The Council has continuously advocated for appropriate PBGC premium levels and has, with mixed success, vigorously opposed Congressional efforts to raise premiums to finance measures totally unrelated to pension policy. The Council has also sought to educate policymakers about the true nature of the PBGC single-employer program’s financial solvency. The Council commissioned and released an independent research report, Further PBGC Premium Increases Pose Greatest Threat to Pension System, in June 2014, which concluded that frequent single-employer premium increases “threaten the long-term viability of the defined benefit pension system and PBGC’s plan termination insurance program by driving away employers that present no risk to the system.” (See the June 23, 2014, Benefits Byte.)

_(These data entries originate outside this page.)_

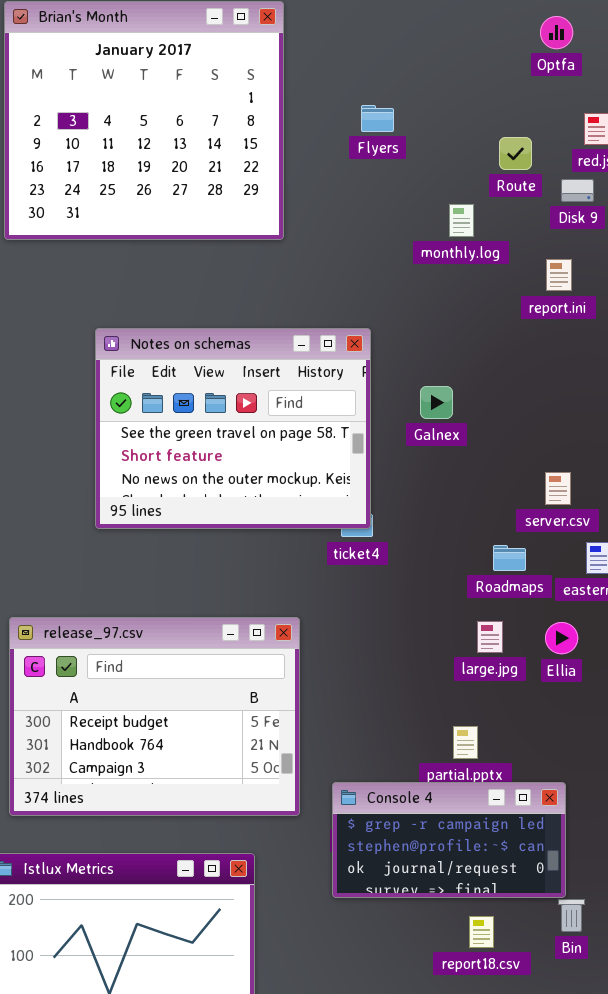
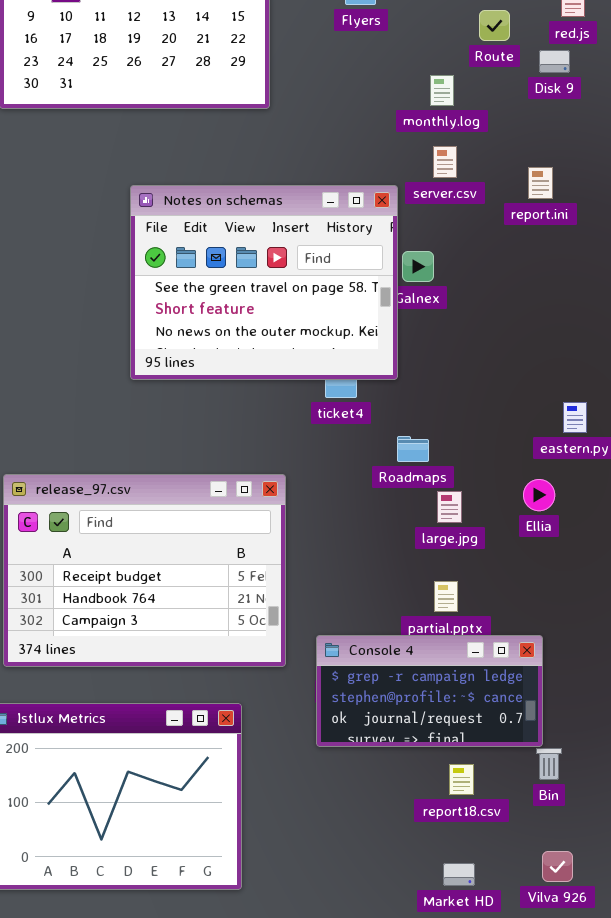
report.ini: [546,259,572,291] -> [528,167,553,199], moved
Notes on schemas: [95,328,371,529] -> [130,185,398,380], moved
server.csv: [545,472,571,505] -> [433,146,457,178], moved
Roadmaps: [493,545,526,571] -> [397,436,429,462], moved
large.jpg: [477,621,503,653] -> [437,491,462,523], moved

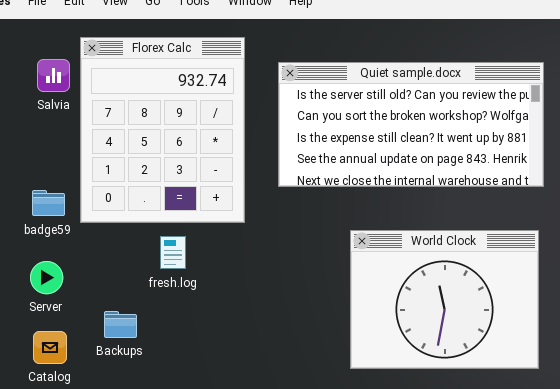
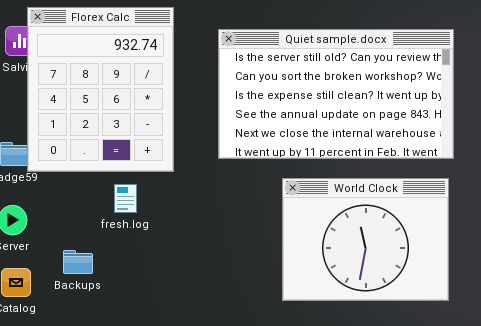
Florex Calc: [80,37,245,223] -> [27,7,174,172], moved
Quiet sample.docx: [278,62,544,187] -> [218,29,454,159], resized

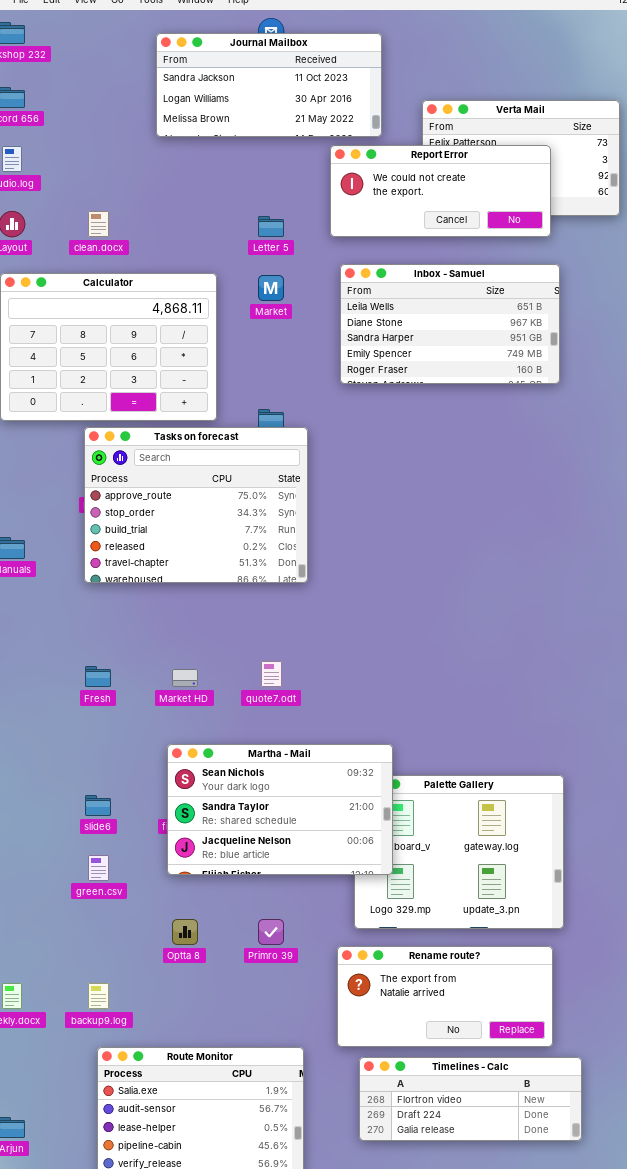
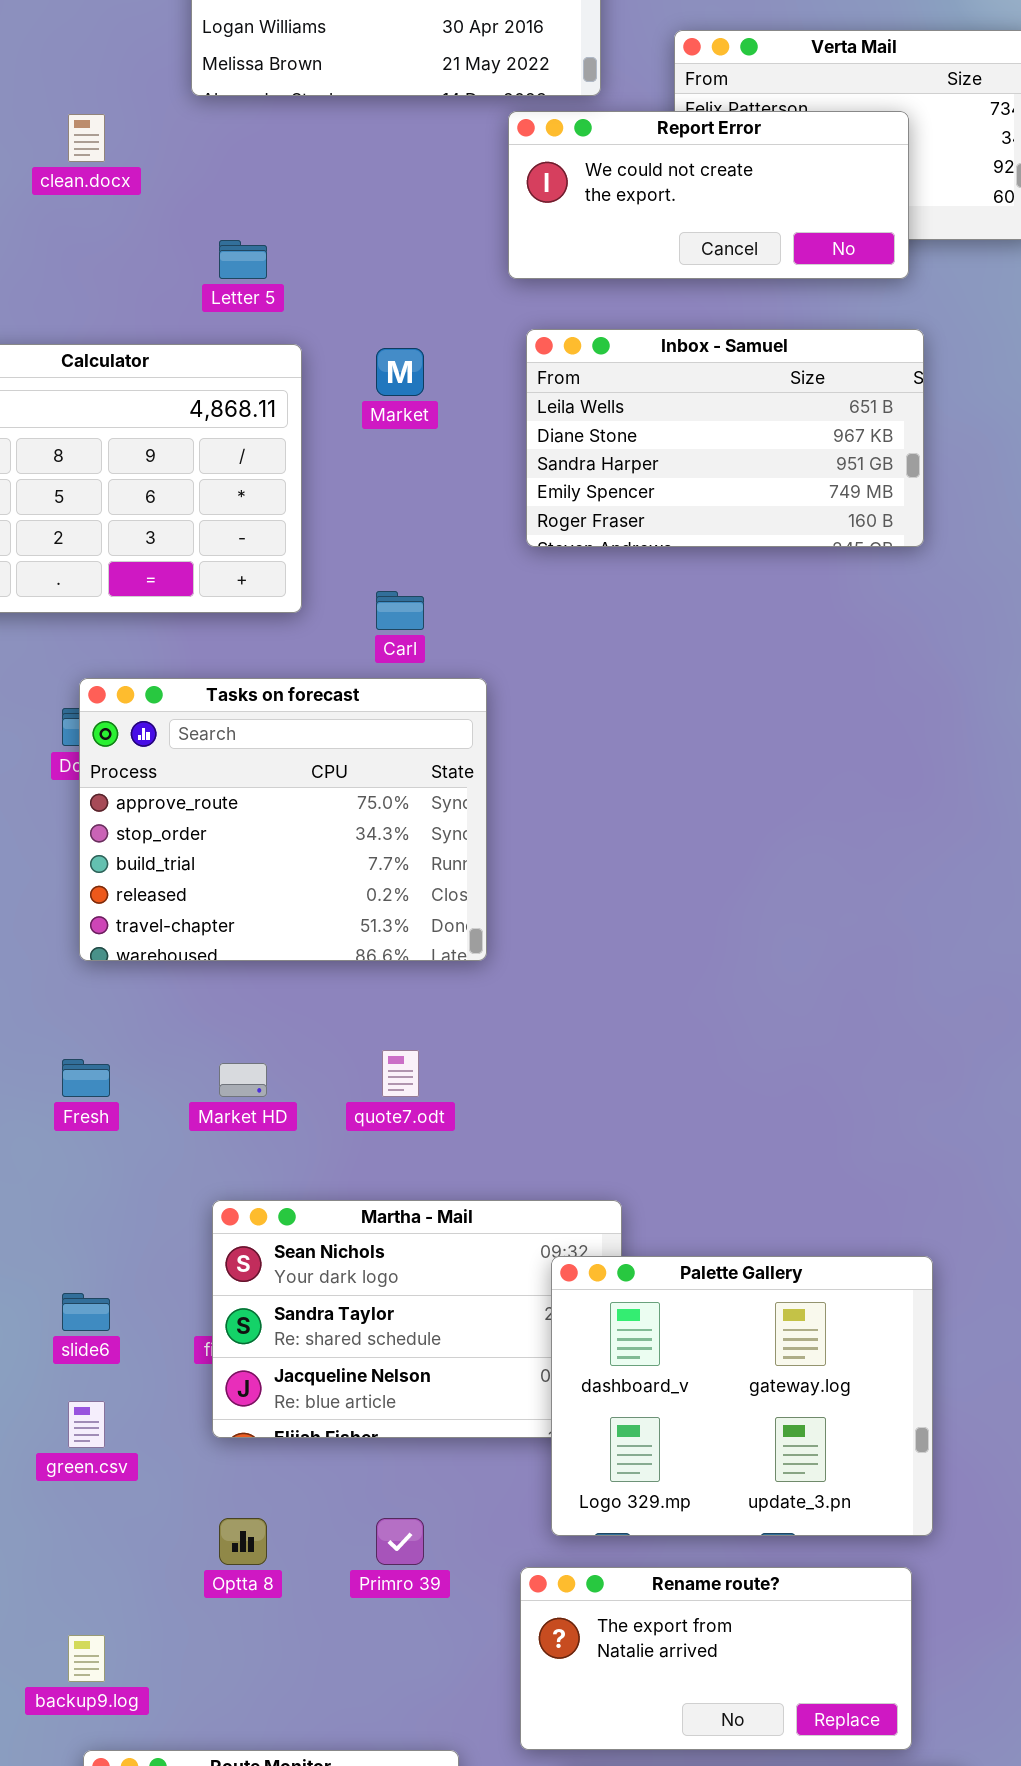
clean.docx: [88,211,109,237] -> [68,114,105,162], moved
Letter 5: [258,216,284,237] -> [219,240,267,279], moved
Tasks on forecast: [84,427,308,583] -> [79,678,487,961], moved
Palette Gallery: [354,775,564,929] -> [551,1256,933,1536], raised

Council Submits Amicus Brief in Case Regarding Whether Providers are Statutory Beneficiaries under ERISA
In an amicus (“friend of the court”) brief submitted on April 21, the Council urged the U.S. Seventh Circuit Court of Appeals to reverse a lower court ruling that health care providers who receive direct payments from health plans automatically become plan “beneficiaries” with an array of ERISA rights. The amicus brief, filed in support of Independence Blue Cross, argued that deeming healthcare providers that receive direct plan payments to thereby become ERISA “beneficiaries” would have enormous implications for ERISA plans. Providing to healthcare providers the ERISA rights now generally understood to be owed to plan participants and their dependents would lead to wide-ranging disputes and potential litigation as to who has the proper claim to a particular ERISA right under the plan.
The litigation arose in the context of disputed recoveries by Independence Blue Cross of overpayments to chiropractic providers. As explained in the brief, the case is not about whether providers have a right to sue health plans when disputes arise over reimbursement amounts. Network providers such as the plaintiffs are reimbursed pursuant to the terms of network contracts and can (and do) pursue reimbursement disputes in state court to enforce the terms of the contracts. This case instead raises the question of whether these disputes should be brought within the ambit of ERISA.
The U.S. District Court for the Northern District of Illinois (Eastern Division), in its March 2014 ruling for the plaintiff chiropractors in Pennsylvania Chiropractic Association et al. v. Blue Cross Blue Shield Association et al., held that a payment of money for medical services covered in the relevant insurance plans constitutes a ‘benefit’ under ERISA and that the providers should be considered beneficiaries because the plan expressly designates them to receive payment directly, and those payments constitute ERISA benefits.
The Council’s brief argues that the district court’s holding must be reversed because it fundamentally misconstrues ERISA’s statutory definition of “beneficiary,” which applies only to those persons who are “entitled” to benefits under the terms of a plan. The brief warns that unless the appeals court corrects the lower court error ERISA plans that want to preclude assignments will be forced to forego direct provider payments entirely. Until now, ERISA plans have participated in a convenient reimbursement system that serves the interests of plans, participants and providers alike by facilitating the prompt resolution and payment of healthcare claims without requiring patients to cover the cost up front. Confronted with the risk of becoming enmeshed in administering unclear and disputed ERISA rights, plans would have strong incentives to opt out of this system, causing additional delay, expense and administrative burden for all.